Greetings, free-range librarians, and thank you for volunteering your crucial time and skills for this event!

We will be providing at least one Windows laptop for your use, and wifi for both it and your personal laptops (thank you to those who have volunteered to bring yours!). We will also have a binder listing all the reference books available at the event, which will be in your immediate proximity; that will also be used to track those same books, so if you would like to bring books of your own, please know that we will be keeping track of them.

We will be conducting an expedition to the Harvard library system the week before the event – is there a reference book that you would love to have, but just can’t get your hands on it? Please send the citation to molly.eskridge@gmail.com by Thursday, 23 October, at noon, and it will go on the expedition request list!

Some potentially useful links:

General Medieval Bibliography from the University of Illinois

What Every Medievalist Should Know

The ORB: Online Reference Book for Medieval Studies

Internet Medieval Sourcebook 

Translated Texts for Historians (Harvard)

The British Library’s Catalog of Illuminated Manuscripts

The Middle English Dictionary

Bosworth-Toller Anglo-Saxon Dictionary

Medieval Cookbook Search

Textile Production at Coppergate

Mandragore (Bibliotheque Nationale de France)

Virtual Manuscript Library of Switzerland

SCA Medieval and and Renaissance Music Home Page

The Labyrinth

Early English Books Online (Harvard)

JSTOR (Harvard)

 

Discussion

4 Responses to “Voyages of Discovery: Information for Reference Consultants”

  1. Ana Ilevna and I plan to come and bring some reference books. We are heavy on Viking and Saxon. Are there particular reference books you’d like to see at the Colloquium?

    Posted by Anarra Karlsdottir | October 2, 2014, 1:41 pm
    • How wonderful! We don’t have a particular list that we’re looking for, although I will be making a library run the week of the event for some of my own favorites. My only suggestion for selection (if you’re trying to narrow a list) is to bring the references you find yourself returning to often, or the books you most find yourself showing/loaning to other people.

      Thank you!

      Posted by dreda | October 2, 2014, 3:07 pm
  2. We have a couple of weighty tomes about heraldry.
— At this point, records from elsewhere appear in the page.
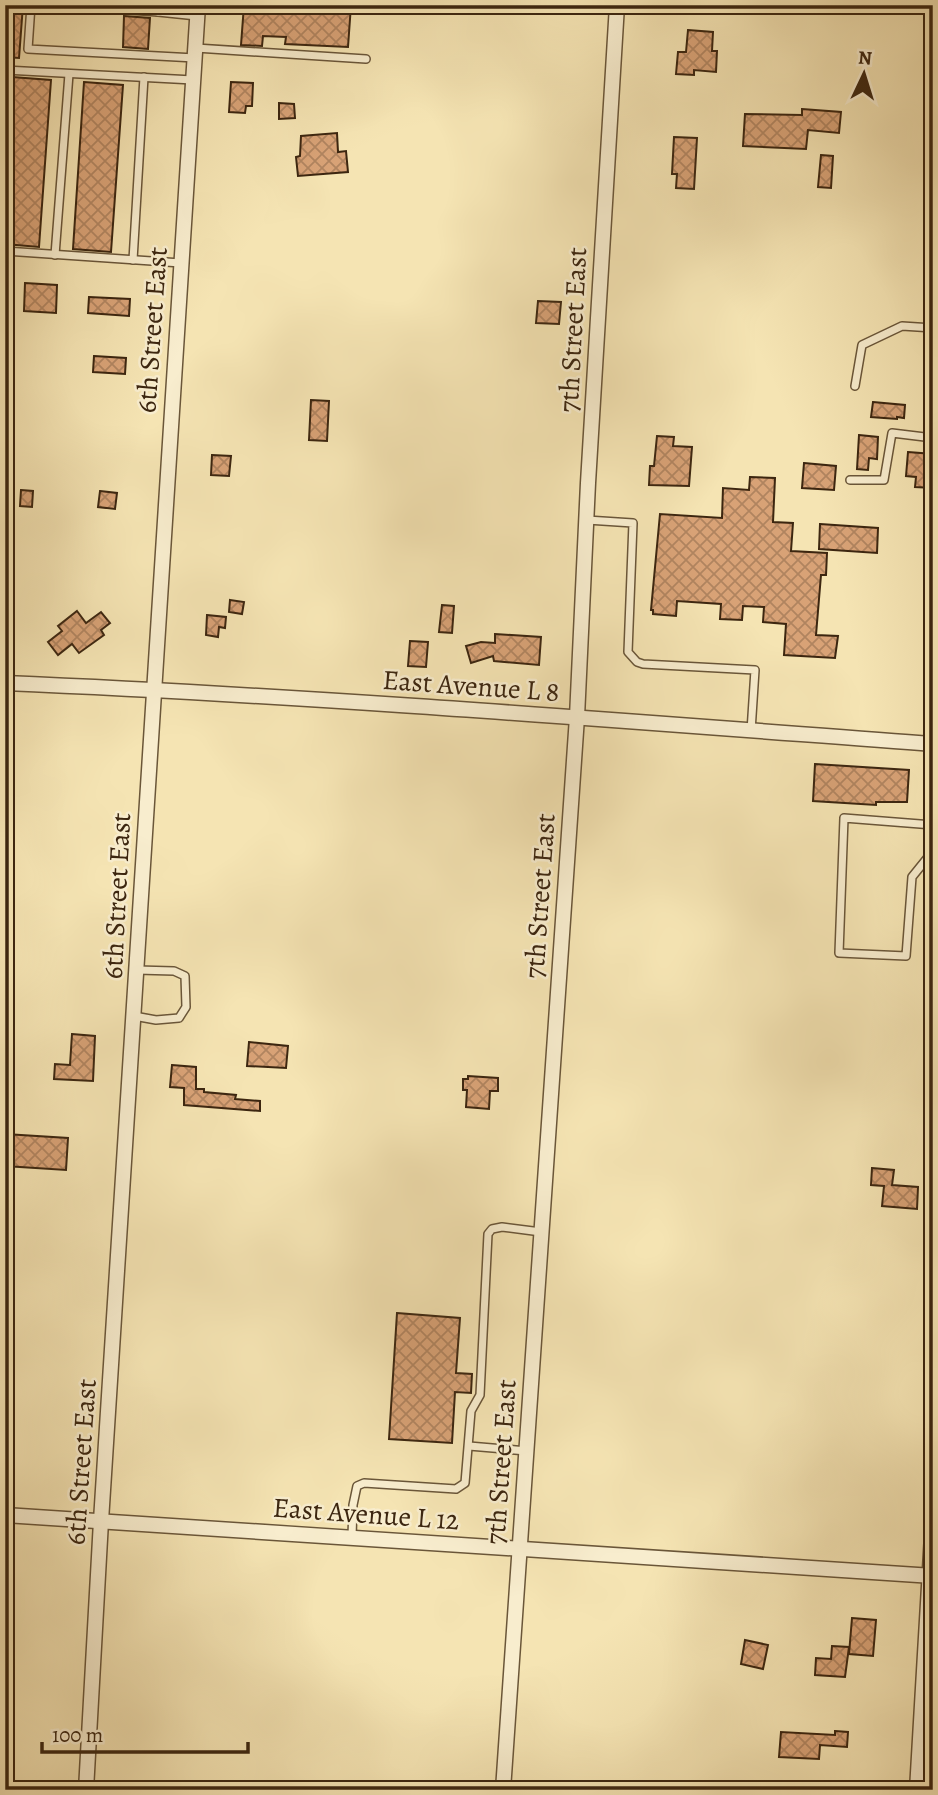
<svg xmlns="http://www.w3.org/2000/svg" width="938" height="1795" viewBox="0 0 938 1795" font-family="Alegreya,serif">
	<defs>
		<pattern id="building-cross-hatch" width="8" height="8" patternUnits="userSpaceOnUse" patternTransform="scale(1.75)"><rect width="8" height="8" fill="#d8a276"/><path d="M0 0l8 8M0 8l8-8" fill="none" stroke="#b0845f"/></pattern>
	</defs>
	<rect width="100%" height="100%" fill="#f5e4b3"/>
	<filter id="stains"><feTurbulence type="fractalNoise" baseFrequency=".00286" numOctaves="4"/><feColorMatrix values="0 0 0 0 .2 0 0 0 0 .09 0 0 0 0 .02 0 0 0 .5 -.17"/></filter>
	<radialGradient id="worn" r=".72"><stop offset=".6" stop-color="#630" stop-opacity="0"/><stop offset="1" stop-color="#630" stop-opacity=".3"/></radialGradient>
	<g fill="url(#building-cross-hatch)" stroke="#3c2610" stroke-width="2">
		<path d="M5,5H23L19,58L5,57Z"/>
		<path d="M244,5H351L348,47L285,44L286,37L263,36L262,46L241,45Z"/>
		<path d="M124,16L150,18L148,49L123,47Z"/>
		<path d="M688,30L713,32L712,51H717L716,72L694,70V75L676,74L678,52H686Z"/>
		<path d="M12,77L51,80L39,247L5,244V176Z"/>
		<path d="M84,82L123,85L111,252L73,249Z"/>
		<path d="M231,82L253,83L252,106H246L245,113L229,112Z"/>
		<path d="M279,103L294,104L295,118L279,119Z"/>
		<path d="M802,109L841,112L839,133L808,130L806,149L743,146L745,114L802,115Z"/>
		<path d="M337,133L338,152L346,151L348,172L298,176L296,157L300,156L301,136Z"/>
		<path d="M674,137L697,138L694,189L676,188L677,174H672Z"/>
		<path d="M821,155L833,156L831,188L818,187Z"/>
		<path d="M25,283L57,285L56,313L24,311Z"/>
		<path d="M89,297L130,299L129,316L88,313Z"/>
		<path d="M538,301L561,302L559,324L536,323Z"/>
		<path d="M94,356L126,358L125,374L93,372Z"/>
		<path d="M311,400L329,401L327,441L309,440Z"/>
		<path d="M873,402L905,405L904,418L897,417V419L871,417Z"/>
		<path d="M859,435L878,437L877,459L869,458L868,470L857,469Z"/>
		<path d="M657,436L674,437L673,446L692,447L689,486L649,485L650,466H654Z"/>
		<path d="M908,452L933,454V488L915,487L916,477L906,476Z"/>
		<path d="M212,455L231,456L229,476L211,475Z"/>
		<path d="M804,463L836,466L834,490L802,488Z"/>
		<path d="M750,477L775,478L773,522L793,523L791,551L827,553L826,575H821L816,635L838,636L835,658L784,655L786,624L763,622L764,607L743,606L742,620L720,619L721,604L677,601L676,616L653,614V610H651L660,514L722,518L723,488L749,490Z"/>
		<path d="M21,490L33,491L32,507L20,506Z"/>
		<path d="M100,491L117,493L115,509L98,507Z"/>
		<path d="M820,524L878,528L877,553L819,549Z"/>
		<path d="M230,600L244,602L242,614L229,612Z"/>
		<path d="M442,605L454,606L452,633L439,632Z"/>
		<path d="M77,611L86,623L101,612L110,623L101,630L104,635L79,653L72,644L58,655L48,642L62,631L58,626Z"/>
		<path d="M207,615L226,617L225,628L219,627L218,637L206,635Z"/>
		<path d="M495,634L541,637L539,665L494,661L493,656L471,663L466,646L481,642L495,643Z"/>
		<path d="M410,641L428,642L426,667L408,666Z"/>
		<path d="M815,764L909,770L907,802H876V805L813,801Z"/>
		<path d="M72,1034L95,1036L93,1081L54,1079L55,1064L70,1065Z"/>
		<path d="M249,1042L288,1046L286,1068L247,1066Z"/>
		<path d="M172,1065L196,1067V1089H204V1092L236,1095L235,1099L260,1101V1111L184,1105V1088L170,1087Z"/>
		<path d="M468,1076L498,1078V1091H490L489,1109L466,1107L467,1090H463V1079H468Z"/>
		<path d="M5,1134L68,1138L66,1170L5,1166Z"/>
		<path d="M872,1168L894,1170L892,1185L918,1187L917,1209L882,1206L884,1186L871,1185Z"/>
		<path d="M397,1313L460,1318L456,1373L472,1374L471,1393L455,1392L452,1443L389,1439Z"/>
		<path d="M852,1618L876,1620L873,1656L849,1654Z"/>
		<path d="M745,1640L768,1645L763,1669L741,1664Z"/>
		<path d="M832,1646L849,1647L845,1677L815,1675L816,1658L831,1659Z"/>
		<path d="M835,1731L848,1732L847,1747L820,1745L819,1759L779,1757L781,1732L835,1735Z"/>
	</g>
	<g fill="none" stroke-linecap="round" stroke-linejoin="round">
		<g stroke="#6a5639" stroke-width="10">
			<g id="lane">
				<path d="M31,5L28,49L195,58"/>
				<path d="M58,5L158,12"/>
				<path d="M159,5L158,12L197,16"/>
				<path d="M196,48L366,59"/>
				<path d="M5,70L193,80"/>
				<path d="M5,251L181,263"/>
				<path d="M55,255L69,74"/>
				<path d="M133,260L144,77"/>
				<path d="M855,386L862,345L902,326L933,328"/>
				<path d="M850,480H884L892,433L933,438"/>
				<path d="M587,520L633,523L628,652L637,662L643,664L755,670L751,731"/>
				<path d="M933,825L844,818L839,953L906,956L912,877L933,851"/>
				<path d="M134,1016L156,1020L179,1018L186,1007L185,976L174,971L137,970"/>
				<path d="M469,1446L527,1451"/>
				<path d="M352,1537L353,1505L357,1486L364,1483L456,1489L465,1483L471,1411L480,1395L488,1234L492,1229L502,1227L541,1232"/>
			</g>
		</g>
		<g stroke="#6a5639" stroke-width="17">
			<g id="street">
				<path d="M5,683C315,696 624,721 933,744"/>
				<path d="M5,1515L933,1576"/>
				<path d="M86,1790L101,1521L198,5"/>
				<path d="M503,1790L577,717L588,483L617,5"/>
				<path d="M917,1790L933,1518"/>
			</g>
		</g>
		<use href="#lane" stroke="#f8edce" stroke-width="7"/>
		<use href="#street" stroke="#f8edce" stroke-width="14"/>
	</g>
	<g text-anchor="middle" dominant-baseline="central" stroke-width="5" stroke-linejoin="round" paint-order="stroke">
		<g font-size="28" fill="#3c2610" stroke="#f8edce">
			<text transform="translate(152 330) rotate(-86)">6th Street East</text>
			<text transform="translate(573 330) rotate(-87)">7th Street East</text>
			<text transform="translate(471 686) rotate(4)">East Avenue L 8</text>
			<text transform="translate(117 896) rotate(-87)">6th Street East</text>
			<text transform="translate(540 896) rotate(-86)">7th Street East</text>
			<text transform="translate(81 1462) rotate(-86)">6th Street East</text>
			<text transform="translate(501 1462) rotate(-86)">7th Street East</text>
			<text transform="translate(366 1514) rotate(4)">East Avenue L 12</text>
		</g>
	</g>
	<rect width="938" height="1795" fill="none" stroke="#f5e4b3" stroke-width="28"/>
	<rect x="7" y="7" width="924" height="1781" fill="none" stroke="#3c2610" stroke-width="3.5"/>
	<rect x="14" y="14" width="910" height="1767" fill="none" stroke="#3c2610" stroke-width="2"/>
	<g transform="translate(864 74) rotate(4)" stroke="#f8edce" stroke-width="5" paint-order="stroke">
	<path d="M0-5L12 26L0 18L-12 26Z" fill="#3c2610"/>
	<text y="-10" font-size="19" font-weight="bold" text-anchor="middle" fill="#3c2610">N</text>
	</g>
	<path d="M42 1742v10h206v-10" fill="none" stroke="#3c2610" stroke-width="3.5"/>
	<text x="52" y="1742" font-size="21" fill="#3c2610" stroke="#f8edce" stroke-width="5" paint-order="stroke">100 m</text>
	<rect width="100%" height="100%" filter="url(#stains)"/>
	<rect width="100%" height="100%" fill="url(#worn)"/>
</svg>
I have (both on paper and on digits) “Medieval Garments Reconstructed: Norse Clothing Patterns.” I have “History of Ukranian Costume,” “The Tudor Tailor,” and possibly other costume books that I can’t find right now. I have Latin and Old English textbooks and texts (three versions of Beowulf, including one that’s a college text plus the Heaney translation), a Greek New Testament and doorstop-size lexicon, and some Russian area history books. We also have lots of old SCA publications (TI, Creative Anachronist), some of which surely were lacking in their research credibility.
    Let me know what you think I should bring.

    Posted by Laura Dickerson | October 2, 2014, 3:16 pm
    • That is a wonderful array! Is that Norse Clothing Patterns the one that was recently made available for download? It looked fascinating. I would incline towards books that cover things that are harder to find online, although I would agree with you that some of the older TIs and CAs are a bit lacking in credibility. They can still be a good source of other sources, though!